==== Supplied data

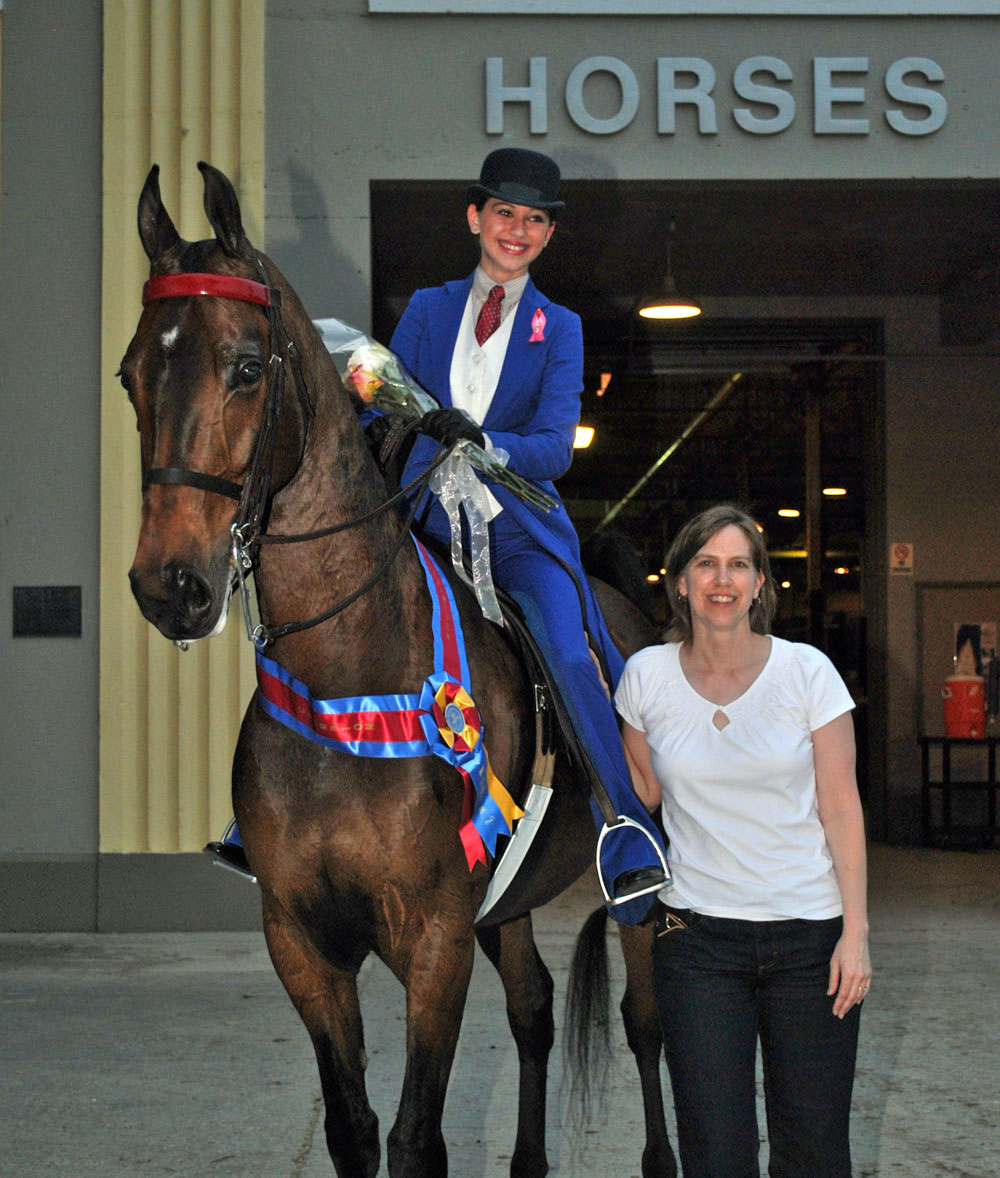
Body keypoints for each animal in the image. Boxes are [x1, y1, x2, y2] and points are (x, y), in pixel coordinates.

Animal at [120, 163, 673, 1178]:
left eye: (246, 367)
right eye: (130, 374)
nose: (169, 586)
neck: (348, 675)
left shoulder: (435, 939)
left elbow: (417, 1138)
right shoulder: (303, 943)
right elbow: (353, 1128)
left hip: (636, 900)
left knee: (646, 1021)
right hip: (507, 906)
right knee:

========
==== Supplied data

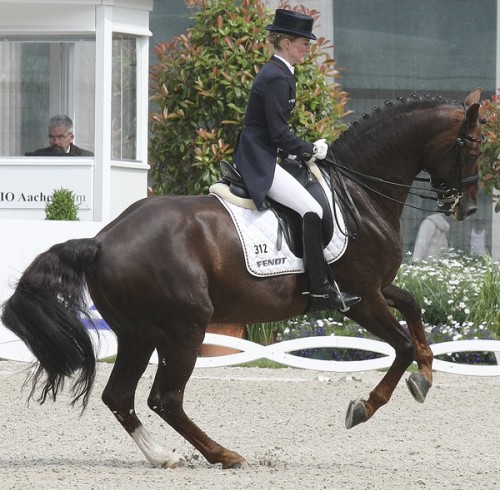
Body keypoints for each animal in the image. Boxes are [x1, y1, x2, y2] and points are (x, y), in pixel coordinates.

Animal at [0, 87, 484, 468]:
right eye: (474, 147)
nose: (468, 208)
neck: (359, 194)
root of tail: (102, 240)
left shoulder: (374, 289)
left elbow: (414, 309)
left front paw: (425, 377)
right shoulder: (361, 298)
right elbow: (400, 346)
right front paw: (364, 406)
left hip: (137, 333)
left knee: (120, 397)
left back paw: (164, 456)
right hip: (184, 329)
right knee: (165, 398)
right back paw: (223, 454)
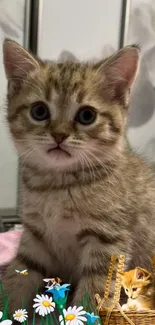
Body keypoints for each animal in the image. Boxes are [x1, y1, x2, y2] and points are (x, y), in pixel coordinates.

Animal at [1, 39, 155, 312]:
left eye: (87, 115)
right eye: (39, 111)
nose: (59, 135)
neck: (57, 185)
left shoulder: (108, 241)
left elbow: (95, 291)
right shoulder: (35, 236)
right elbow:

========

* [What this task involves]: One number should be returned: how many lines in the records contain the word "shoulder".

* [Answer to this problem]: 6